◆ **Action item**
Format the data from the line that contains "Say you occupy" through the line that contains "Answer: approximately 45° to its right" as a two-column CSV with the headers input and output. Give one row per text and its answer, put each field in double quotes, and replace any line breaks with spaces.

◆ **Information supplied**
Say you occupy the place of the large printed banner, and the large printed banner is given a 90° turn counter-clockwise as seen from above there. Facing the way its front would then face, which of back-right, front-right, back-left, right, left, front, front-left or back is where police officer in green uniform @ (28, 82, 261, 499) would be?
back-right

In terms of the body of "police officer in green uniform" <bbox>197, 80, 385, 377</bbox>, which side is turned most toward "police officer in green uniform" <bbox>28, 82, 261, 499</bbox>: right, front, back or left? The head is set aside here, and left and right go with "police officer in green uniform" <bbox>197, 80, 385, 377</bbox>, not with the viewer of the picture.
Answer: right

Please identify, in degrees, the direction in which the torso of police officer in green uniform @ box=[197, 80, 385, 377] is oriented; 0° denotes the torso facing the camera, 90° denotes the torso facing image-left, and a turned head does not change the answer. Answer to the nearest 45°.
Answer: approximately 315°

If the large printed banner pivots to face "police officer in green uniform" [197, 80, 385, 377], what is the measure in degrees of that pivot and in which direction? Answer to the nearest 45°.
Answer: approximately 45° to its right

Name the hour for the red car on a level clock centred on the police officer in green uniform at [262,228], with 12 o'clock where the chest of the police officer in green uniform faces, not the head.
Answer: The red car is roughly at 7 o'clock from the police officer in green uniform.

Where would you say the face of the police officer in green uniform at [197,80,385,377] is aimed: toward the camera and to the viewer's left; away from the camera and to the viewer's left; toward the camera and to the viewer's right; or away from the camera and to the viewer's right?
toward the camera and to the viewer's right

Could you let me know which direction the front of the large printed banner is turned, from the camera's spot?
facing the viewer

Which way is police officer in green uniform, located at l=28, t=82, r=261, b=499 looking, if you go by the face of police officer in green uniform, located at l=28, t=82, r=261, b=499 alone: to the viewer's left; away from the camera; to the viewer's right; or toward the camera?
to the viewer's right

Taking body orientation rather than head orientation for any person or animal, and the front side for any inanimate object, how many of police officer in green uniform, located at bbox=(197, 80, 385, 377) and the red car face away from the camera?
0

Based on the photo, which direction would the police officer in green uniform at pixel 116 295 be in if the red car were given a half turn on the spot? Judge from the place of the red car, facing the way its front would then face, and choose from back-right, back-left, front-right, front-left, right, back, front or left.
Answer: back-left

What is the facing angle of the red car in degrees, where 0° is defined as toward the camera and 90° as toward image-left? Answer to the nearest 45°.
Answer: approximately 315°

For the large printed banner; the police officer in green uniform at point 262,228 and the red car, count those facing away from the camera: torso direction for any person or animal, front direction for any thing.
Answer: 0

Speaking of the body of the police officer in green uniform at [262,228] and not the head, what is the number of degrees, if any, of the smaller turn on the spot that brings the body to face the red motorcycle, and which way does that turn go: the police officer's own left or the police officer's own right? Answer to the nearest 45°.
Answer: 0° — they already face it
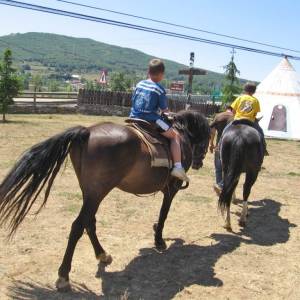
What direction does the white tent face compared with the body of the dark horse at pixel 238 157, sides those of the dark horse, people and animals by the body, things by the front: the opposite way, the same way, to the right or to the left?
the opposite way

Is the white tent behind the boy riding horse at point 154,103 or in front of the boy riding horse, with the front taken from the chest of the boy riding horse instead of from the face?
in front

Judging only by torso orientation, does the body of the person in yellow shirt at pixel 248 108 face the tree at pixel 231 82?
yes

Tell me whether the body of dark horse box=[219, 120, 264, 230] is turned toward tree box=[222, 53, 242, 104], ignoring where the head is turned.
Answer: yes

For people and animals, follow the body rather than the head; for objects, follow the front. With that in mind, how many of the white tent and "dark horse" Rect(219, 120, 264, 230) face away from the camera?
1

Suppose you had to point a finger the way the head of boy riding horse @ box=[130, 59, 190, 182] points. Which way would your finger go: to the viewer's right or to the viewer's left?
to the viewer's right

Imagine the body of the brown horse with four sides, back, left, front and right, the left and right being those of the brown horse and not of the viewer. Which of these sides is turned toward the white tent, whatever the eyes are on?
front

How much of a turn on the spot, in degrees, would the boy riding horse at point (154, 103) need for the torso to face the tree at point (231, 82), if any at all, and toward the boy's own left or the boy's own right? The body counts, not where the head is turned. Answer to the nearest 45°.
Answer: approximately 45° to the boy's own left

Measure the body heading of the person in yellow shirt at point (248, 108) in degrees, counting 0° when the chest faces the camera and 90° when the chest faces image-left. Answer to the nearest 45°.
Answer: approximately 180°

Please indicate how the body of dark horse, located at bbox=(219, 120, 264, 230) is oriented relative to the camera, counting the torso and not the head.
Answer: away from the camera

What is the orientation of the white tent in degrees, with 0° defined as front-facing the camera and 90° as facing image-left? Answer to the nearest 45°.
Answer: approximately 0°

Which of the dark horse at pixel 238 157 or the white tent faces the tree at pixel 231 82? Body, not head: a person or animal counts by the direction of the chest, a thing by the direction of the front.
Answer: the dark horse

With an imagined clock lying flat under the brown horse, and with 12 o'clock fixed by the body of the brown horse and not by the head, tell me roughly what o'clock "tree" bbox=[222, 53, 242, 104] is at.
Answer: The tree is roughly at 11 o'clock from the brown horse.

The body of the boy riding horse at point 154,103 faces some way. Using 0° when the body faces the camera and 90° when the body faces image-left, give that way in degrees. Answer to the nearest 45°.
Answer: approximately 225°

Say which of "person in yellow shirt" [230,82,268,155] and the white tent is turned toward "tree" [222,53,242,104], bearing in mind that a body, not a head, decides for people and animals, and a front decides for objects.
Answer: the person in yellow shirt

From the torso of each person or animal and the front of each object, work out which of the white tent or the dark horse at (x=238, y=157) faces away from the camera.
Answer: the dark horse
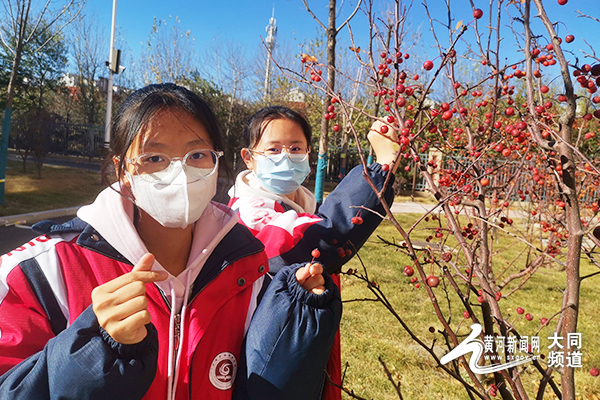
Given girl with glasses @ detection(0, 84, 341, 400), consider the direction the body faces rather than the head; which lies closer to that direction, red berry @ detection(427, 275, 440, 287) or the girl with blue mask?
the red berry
...
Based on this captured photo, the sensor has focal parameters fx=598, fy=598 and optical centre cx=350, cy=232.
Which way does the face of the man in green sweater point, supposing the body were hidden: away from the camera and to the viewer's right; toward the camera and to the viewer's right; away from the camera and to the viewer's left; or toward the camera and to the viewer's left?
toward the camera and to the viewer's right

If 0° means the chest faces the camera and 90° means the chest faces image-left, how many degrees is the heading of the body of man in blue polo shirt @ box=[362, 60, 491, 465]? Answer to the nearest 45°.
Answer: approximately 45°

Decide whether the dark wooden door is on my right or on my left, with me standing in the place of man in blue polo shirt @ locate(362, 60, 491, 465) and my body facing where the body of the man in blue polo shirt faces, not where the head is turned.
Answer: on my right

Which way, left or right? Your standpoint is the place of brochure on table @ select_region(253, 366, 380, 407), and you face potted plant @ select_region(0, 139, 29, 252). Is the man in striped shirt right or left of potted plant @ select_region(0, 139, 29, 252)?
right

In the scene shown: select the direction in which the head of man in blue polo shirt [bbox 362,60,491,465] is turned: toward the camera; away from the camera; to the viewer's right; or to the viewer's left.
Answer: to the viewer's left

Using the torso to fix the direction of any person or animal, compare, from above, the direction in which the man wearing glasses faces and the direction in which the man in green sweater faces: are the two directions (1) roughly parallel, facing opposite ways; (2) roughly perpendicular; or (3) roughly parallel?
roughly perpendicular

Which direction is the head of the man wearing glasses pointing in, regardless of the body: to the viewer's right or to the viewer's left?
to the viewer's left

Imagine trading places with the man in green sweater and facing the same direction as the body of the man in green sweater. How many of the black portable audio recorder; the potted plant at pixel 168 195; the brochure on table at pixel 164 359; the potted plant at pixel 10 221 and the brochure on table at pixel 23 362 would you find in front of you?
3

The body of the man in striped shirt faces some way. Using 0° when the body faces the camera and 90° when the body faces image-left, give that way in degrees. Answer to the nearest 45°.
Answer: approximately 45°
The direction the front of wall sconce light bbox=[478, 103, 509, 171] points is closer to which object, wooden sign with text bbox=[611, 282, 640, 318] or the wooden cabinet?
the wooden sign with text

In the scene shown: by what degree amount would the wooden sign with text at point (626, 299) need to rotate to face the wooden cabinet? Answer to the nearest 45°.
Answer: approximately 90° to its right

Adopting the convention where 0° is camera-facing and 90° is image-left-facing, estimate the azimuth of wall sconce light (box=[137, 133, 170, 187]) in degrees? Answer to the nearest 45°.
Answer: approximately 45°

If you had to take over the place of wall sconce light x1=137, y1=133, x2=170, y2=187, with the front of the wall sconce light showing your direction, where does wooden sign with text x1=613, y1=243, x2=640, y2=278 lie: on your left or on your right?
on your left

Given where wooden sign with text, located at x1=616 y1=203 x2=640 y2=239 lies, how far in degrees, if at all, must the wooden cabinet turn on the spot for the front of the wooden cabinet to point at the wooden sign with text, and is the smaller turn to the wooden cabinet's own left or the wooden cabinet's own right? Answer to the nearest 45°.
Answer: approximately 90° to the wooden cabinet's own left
---
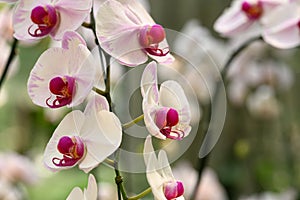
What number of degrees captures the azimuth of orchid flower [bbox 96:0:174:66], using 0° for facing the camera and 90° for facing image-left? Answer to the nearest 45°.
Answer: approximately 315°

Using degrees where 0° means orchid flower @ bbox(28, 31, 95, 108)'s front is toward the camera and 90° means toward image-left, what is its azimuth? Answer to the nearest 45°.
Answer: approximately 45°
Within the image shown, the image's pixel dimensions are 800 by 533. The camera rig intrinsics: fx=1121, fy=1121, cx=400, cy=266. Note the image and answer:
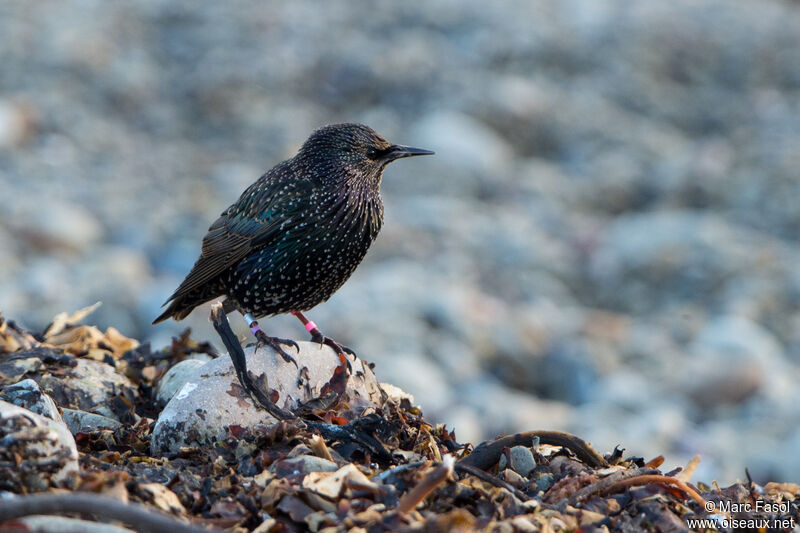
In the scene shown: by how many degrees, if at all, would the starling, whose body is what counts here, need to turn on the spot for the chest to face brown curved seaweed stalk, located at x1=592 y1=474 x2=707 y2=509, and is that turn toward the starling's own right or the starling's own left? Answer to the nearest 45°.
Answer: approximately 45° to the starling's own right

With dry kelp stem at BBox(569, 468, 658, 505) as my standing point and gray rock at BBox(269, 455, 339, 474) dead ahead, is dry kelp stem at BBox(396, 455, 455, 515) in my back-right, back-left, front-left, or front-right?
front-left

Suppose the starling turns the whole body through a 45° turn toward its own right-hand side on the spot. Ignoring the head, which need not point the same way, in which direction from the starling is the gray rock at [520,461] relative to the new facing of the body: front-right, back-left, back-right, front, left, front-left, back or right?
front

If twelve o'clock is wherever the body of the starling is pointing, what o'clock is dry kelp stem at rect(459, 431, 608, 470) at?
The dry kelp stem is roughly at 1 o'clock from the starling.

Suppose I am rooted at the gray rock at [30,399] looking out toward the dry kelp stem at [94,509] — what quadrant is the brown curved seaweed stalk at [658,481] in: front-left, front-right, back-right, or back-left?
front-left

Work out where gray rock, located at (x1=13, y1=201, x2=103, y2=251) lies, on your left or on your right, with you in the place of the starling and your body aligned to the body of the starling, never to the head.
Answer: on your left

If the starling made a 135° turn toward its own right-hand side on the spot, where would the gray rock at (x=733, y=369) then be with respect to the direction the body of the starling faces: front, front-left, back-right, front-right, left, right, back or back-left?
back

◆ **Exercise response**
input,output
"Say you occupy the place of the large printed banner, and the large printed banner is given a 90° turn counter-clockwise as seen from above there. Facing the way its front would then face, which of back-right, front-right, back-left, right, left, front, front-left or back is where police officer in green uniform @ (28, 82, 261, 499) would be?","back-right"
"In terms of the body of ""police officer in green uniform"" <bbox>197, 80, 385, 377</bbox>, which side is turned most toward ""police officer in green uniform"" <bbox>28, 82, 261, 499</bbox>: right, front, back or left? The head is set aside here, and left and right go with ""police officer in green uniform"" <bbox>197, 80, 385, 377</bbox>, not with the viewer of the picture. Answer:","right"
"Please identify, in degrees, the direction in which the torso of police officer in green uniform @ box=[197, 80, 385, 377] is oriented; 0° denotes the torso facing the camera, 90° denotes the torso facing image-left, and a turned head does not change the answer. Answer to the nearest 45°. Answer:","approximately 315°"
"If the large printed banner pivots to face ""police officer in green uniform"" [197, 80, 385, 377], what is the measure in degrees of that pivot and in which direction? Answer to the nearest 45°. Answer:","approximately 45° to its right"